* [ACTIVITY] A line qualifies if it holds the string "collection". Copy every qualifying line from the records.

PROVIDED DATA START

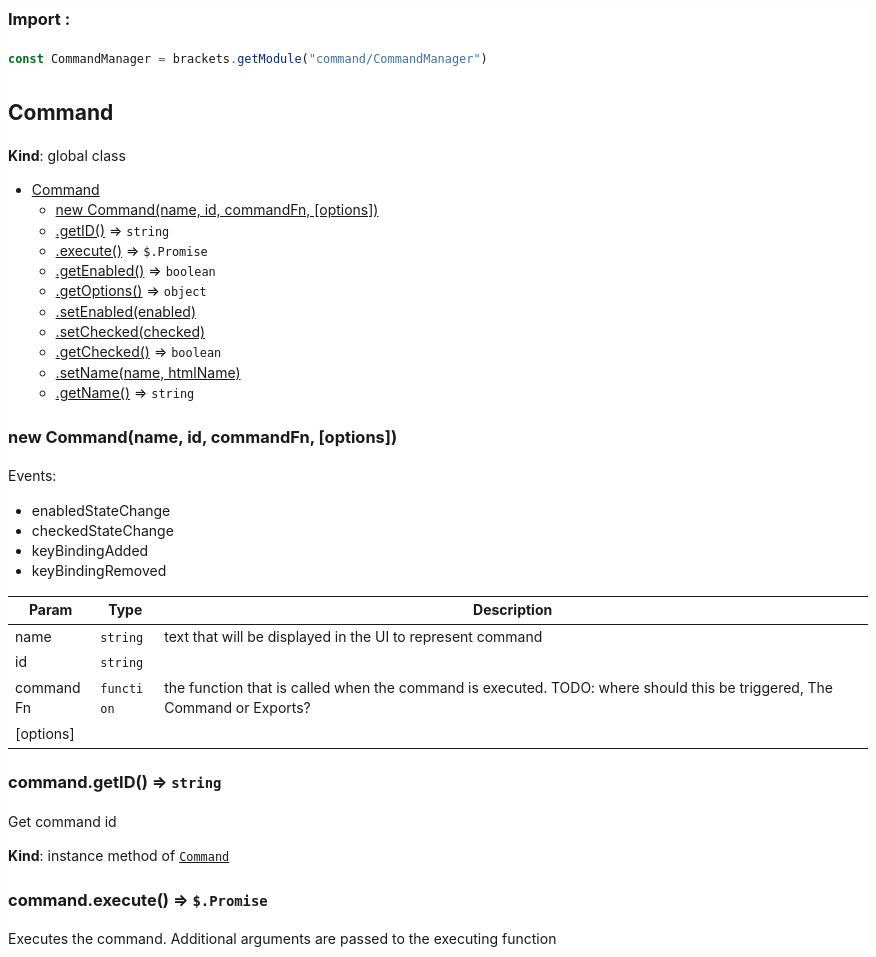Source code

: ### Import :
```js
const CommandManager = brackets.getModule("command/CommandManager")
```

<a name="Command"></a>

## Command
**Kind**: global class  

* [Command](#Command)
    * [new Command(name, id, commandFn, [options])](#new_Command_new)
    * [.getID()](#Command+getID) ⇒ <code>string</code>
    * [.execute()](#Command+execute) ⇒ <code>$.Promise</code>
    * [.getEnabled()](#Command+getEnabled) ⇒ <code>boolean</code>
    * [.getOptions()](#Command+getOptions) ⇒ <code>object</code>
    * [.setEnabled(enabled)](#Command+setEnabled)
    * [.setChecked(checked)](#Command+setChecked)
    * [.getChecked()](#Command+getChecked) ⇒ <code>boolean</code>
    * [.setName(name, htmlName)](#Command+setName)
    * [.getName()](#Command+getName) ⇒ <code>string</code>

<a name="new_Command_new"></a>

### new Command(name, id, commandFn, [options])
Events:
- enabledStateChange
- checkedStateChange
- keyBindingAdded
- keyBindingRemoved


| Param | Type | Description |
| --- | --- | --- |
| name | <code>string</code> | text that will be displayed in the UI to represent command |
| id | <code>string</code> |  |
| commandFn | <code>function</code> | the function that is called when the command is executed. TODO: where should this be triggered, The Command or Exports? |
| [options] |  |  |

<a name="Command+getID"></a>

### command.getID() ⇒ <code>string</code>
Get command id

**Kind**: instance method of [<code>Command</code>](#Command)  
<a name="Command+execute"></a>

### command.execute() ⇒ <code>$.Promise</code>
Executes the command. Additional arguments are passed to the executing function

PROVIDED DATA END
PROVIDED DATA START

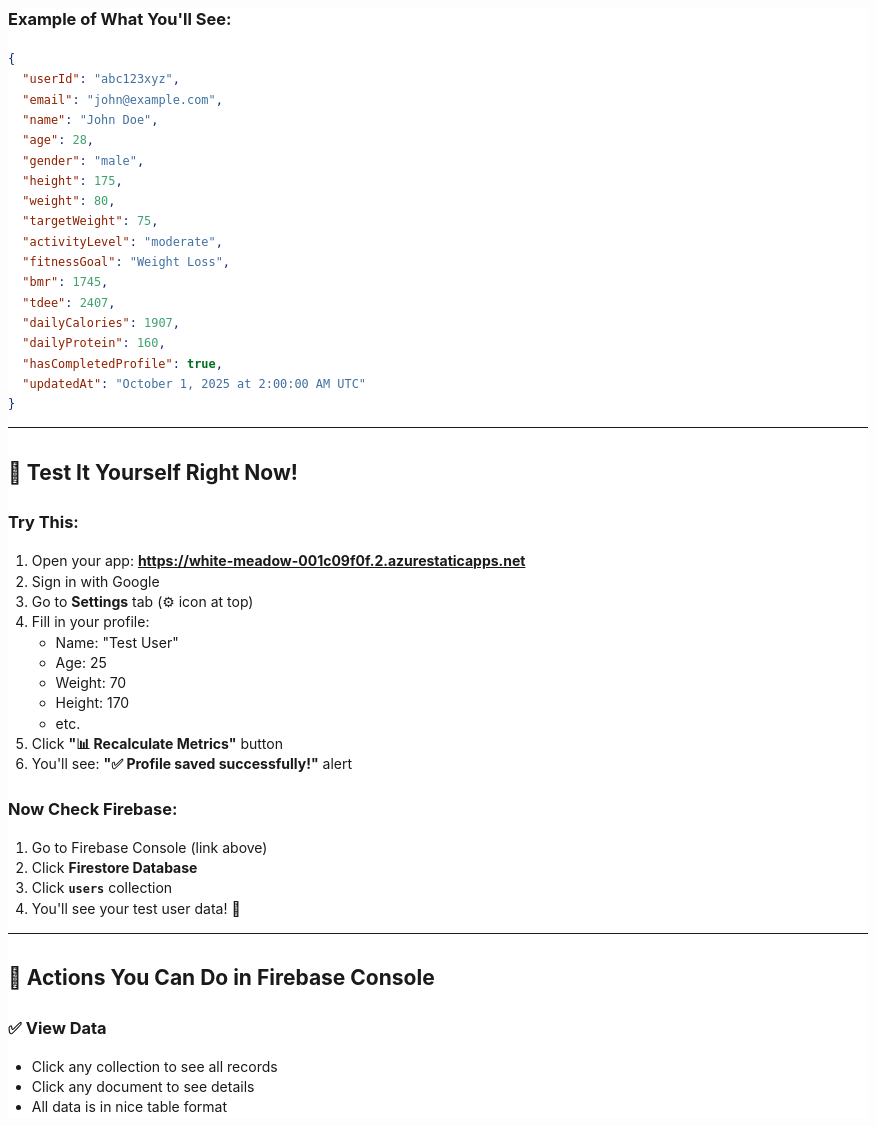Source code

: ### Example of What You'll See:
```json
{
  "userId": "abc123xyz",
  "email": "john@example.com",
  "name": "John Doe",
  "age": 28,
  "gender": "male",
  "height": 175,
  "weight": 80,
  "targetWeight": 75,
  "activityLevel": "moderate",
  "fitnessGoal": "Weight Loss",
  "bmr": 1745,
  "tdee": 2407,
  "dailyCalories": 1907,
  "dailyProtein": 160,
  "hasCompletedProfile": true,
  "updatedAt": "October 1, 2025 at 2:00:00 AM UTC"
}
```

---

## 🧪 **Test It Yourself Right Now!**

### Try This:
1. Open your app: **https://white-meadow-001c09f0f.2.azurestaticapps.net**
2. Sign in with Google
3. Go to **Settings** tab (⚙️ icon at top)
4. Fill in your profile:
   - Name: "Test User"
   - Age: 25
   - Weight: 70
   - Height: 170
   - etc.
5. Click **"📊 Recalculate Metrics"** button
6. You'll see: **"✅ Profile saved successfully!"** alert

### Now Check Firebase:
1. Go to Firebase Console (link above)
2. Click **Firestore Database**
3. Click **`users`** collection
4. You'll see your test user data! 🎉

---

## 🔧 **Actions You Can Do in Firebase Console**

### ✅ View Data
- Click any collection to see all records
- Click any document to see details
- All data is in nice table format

PROVIDED DATA END
PROVIDED DATA START

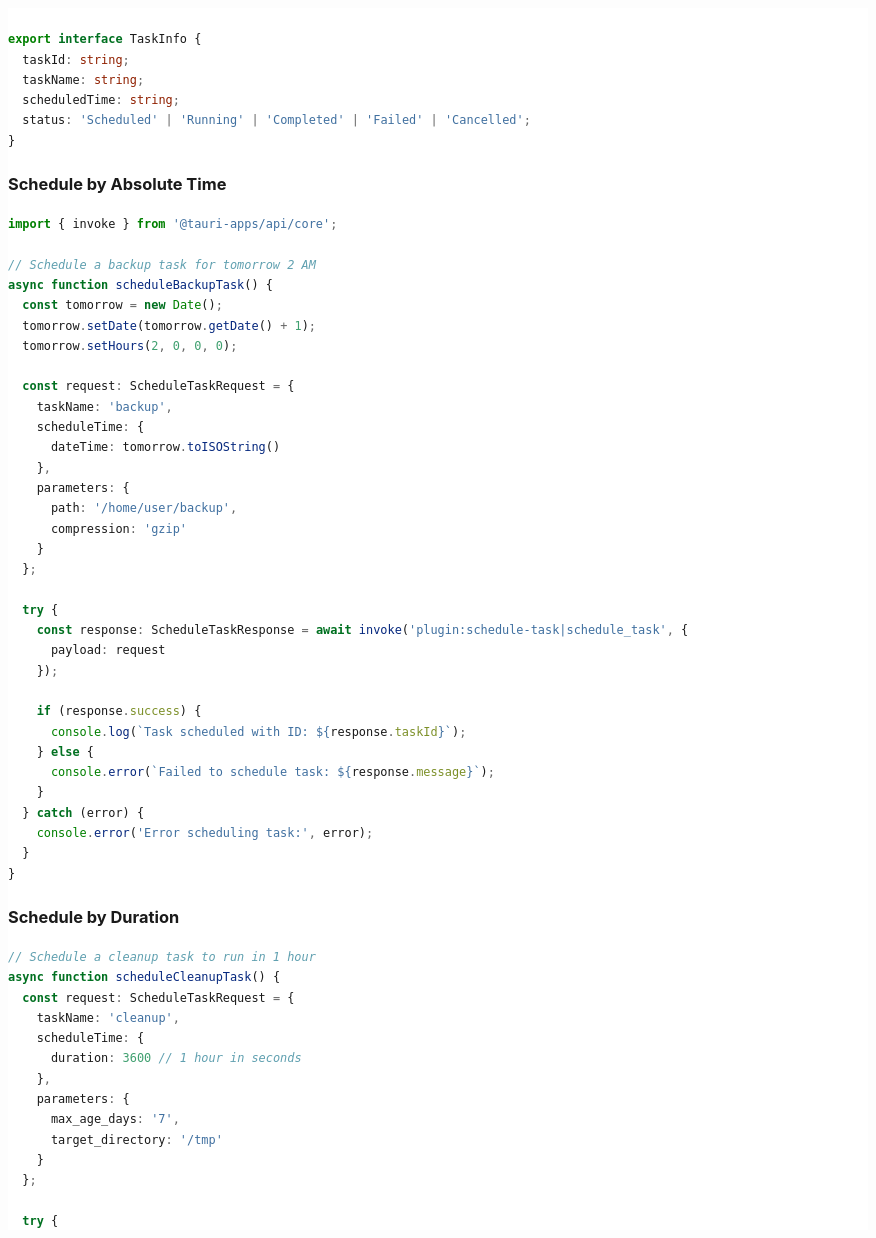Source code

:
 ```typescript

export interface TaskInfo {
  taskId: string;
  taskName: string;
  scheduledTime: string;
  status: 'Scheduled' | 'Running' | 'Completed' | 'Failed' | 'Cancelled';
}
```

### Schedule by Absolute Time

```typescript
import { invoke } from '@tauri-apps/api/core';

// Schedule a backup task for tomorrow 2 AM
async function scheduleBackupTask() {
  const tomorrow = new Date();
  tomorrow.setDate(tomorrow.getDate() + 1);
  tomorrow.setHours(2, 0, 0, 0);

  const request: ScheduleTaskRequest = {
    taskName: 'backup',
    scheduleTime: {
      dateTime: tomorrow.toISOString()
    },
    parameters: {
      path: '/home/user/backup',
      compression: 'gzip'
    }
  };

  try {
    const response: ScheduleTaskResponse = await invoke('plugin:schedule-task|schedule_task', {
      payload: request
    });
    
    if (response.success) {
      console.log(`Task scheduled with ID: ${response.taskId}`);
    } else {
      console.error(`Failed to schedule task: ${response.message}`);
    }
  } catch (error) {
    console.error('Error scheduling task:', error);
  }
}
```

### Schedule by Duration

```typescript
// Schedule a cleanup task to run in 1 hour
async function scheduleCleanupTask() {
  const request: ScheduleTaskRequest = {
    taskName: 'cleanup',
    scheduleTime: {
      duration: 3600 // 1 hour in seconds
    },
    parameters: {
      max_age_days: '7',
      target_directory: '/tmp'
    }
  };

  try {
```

PROVIDED DATA END

* [RESULT]
3. Click **`users`** collection
- Click any collection to see all records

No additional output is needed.